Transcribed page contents
::::::
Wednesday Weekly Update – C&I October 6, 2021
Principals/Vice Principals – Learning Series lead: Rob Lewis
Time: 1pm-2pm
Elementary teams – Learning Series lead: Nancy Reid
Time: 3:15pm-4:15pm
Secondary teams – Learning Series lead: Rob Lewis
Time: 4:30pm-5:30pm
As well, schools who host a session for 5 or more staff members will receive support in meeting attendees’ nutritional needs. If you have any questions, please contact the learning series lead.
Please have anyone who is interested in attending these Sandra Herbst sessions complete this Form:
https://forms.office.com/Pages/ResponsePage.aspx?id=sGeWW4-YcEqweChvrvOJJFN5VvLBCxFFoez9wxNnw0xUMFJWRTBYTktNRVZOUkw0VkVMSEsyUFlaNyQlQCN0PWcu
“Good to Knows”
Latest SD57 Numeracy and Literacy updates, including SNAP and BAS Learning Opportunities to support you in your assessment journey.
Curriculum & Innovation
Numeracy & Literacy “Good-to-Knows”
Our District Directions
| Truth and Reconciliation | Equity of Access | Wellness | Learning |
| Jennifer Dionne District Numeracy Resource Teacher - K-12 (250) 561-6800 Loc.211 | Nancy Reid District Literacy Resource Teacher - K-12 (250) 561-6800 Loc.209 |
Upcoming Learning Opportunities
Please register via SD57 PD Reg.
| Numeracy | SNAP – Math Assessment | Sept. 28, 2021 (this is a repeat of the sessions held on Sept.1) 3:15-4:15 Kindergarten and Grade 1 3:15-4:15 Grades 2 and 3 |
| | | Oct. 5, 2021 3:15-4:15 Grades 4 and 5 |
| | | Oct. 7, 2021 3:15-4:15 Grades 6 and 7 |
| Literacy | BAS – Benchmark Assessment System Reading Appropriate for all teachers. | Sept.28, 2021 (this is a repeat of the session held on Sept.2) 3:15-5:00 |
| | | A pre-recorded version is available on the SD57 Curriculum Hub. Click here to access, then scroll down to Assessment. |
::::::
Prompt:
Please restate only the opening stretch of the records above: every line from the first through the one containing "Wellness | Learning |", exactly as written.

Written answer:
Wednesday Weekly Update – C&I October 6, 2021
Principals/Vice Principals – Learning Series lead: Rob Lewis
Time: 1pm-2pm
Elementary teams – Learning Series lead: Nancy Reid
Time: 3:15pm-4:15pm
Secondary teams – Learning Series lead: Rob Lewis
Time: 4:30pm-5:30pm
As well, schools who host a session for 5 or more staff members will receive support in meeting attendees’ nutritional needs. If you have any questions, please contact the learning series lead.
Please have anyone who is interested in attending these Sandra Herbst sessions complete this Form:
https://forms.office.com/Pages/ResponsePage.aspx?id=sGeWW4-YcEqweChvrvOJJFN5VvLBCxFFoez9wxNnw0xUMFJWRTBYTktNRVZOUkw0VkVMSEsyUFlaNyQlQCN0PWcu
“Good to Knows”
Latest SD57 Numeracy and Literacy updates, including SNAP and BAS Learning Opportunities to support you in your assessment journey.
Curriculum & Innovation
Numeracy & Literacy “Good-to-Knows”
Our District Directions
| Truth and Reconciliation | Equity of Access | Wellness | Learning |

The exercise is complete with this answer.